Begründung: Klarstellung es müssen nicht erst langjährige Nebenwirkungen ertragen werden.

2. eine nicht ganz entfernt liegende Aussicht auf eine spürbare positive Einwirkung auf den Krankheitsverlauf oder auf schwerwiegende Symptome besteht und

Änderung I. b. Aus „und“ wird PUNKT.

3. die oder der Versicherte sich verpflichtet, an einer bis zum … [einsetzen: Datum des letzten Tages des auf das Inkrafttreten folgenden 60. Monats] laufenden nichtinterventionellen Begleiterhebung zum Einsatz dieser Arzneimittel teilzunehmen.

Änderung I. c.

Restlos gestrichen.

Begründung: „Für die Verwendung anonymisierter Daten findet das Datenschutzrecht keine Anwendung. Insbesondere bedarf es nicht der Einwilligung des Patienten […]“

Satz 2:

Die Leistung bedarf bei der ersten Verordnung für eine Versicherte oder einen Versicherten der * Genehmigung der Krankenkasse, die vor Beginn der Leistung zu erteilen ist.

Änderung 2

Satz 2 mit Änderung in Fett:

Die Leistung bedarf bei der ersten Verordnung für eine Versicherte oder einen Versicherten der nur in begründeten Ausnahmefällen abzulehnenden Genehmigung der Krankenkasse, die vor Beginn der Leistung zu erteilen ist.

Begründung: „Damit wird auch der Bedeutung der Therapiehoheit des Vertragsarztes oder der Vertragsärztin Rechnung getragen.“

Änderung 3

Satz 3 neu:

Verordnet die Vertragsärztin oder der Vertragsarzt die Leistung nach Satz 1 im Rahmen der Versorgung nach § 37b, ist über den Antrag auf Genehmigung nach Satz 2 abweichend von § 13 Absatz 3a Satz 1 innerhalb von drei Tagen nach Antragseingang zu entscheiden.
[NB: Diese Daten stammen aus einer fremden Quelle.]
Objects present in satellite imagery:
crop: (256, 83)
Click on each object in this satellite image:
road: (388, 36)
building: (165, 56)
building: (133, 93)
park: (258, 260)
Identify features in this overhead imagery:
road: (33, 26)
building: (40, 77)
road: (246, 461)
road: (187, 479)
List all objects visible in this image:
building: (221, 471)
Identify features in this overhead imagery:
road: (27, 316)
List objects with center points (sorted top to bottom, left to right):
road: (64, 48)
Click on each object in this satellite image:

→ § 37b SGB V = Spezialisierte ambulante Palliativversorgung

Satz 3:

Mit der Begleiterhebung wird das Bundesinstitut für Arzneimittel und Medizinprodukte beauftragt.

Änderung 4

Satz 4 neu:

Das Bundesinstitut für Arzneimittel und Medizinprodukte wird mit einer bis zum … [einsetzen: Datum des letzten Tages des auf das Inkrafttreten folgenden 60. Monats] laufenden nichtinterventionellen Begleiterhebung zum Einsatz der Arzneimittel nach Satz 1 beauftragt.

Satz 4:

Die Vertragsärztin oder der Vertragsarzt, die oder der die Leistung nach Satz 1 verordnet, übermittelt die für die Begleiterhebung erforderlichen Daten dem Bundesinstitut für Arzneimittel und Medizinprodukte in anonymisierter Form.

Änderung 5

Satz 5 neu ist der bisherige Satz 4 mit dem Zusatz:

[…] in anonymisierter Form; über diese Übermittlung ist die oder der Versicherte vor Verordnung der Leistung von der Vertragsärztin oder dem Vertragsarzt zu informieren

Begründung: „Auch wenn es bei der Begleiterhebung um die Übermittlung anonymisierter Daten geht, ist es aus Gründen der Patientenautonomie sachgerecht, Versicherte über diese Übermittlung zu informieren und so mögliche Verunsicherungen zu vermeiden.“

Satz 5:

Das Bundesinstitut für Arzneimittel und Medizinprodukte darf die nach Satz 4 übermittelten Daten nur in anonymisierter Form und nur zum Zweck der wissenschaftlichen Begleiterhebung verarbeiten und nutzen.

Änderung 6

Verweis „Satz 4“ wird zu „Satz 5“.

Satz 6:

Das Bundesministerium für Gesundheit wird ermächtigt, durch Rechtsverordnung, die nicht der Zustimmung des Bundesrates bedarf, das Verfahren zur Durchführung der Begleiterhebung einschließlich der anonymisierten Datenübermittlung zu regeln.

Änderung 7

Satz 6 mit Änderungen in Fett

Das Bundesministerium für Gesundheit wird ermächtigt, durch Rechtsverordnung, die nicht der Zustimmung des Bundesrates bedarf, den Umfang der zu übermittelnden Daten, das Verfahren zur Durchführung der Begleiterhebung einschließlich der anonymisierten Datenübermittlung sowie das Format des Studienberichts nach Satz 8 zu regeln.

Satz 7:

Das Bundesministerium für Gesundheit kann die Ermächtigung nach Satz 6 durch Rechtsverordnung auf das Bundesinstitut für Arzneimittel und Medizinprodukte übertragen.

Änderung 8

ersatzlos gestrichen

Satz 8

Auf der Grundlage der Ergebnisse der Begleiterhebung nach Satz 3 regelt der Gemeinsame Bundesausschuss innerhalb von sechs Monaten nach der Übermittlung der Ergebnisse der Begleiterhebung in Form eines Studienberichts das Nähere zur Leistungsgewährung in den Richtlinien nach § 92 Absatz 1 Satz 2 Nummer 6.

Änderung 9

Verweis „Satz 3“ wird zu „Satz 4“.

Änderung 10

Satz 8 neu:

Der Studienbericht wird vom Bundesinstitut für Arzneimittel und Medizinprodukte auf seiner Internetseite veröffentlicht.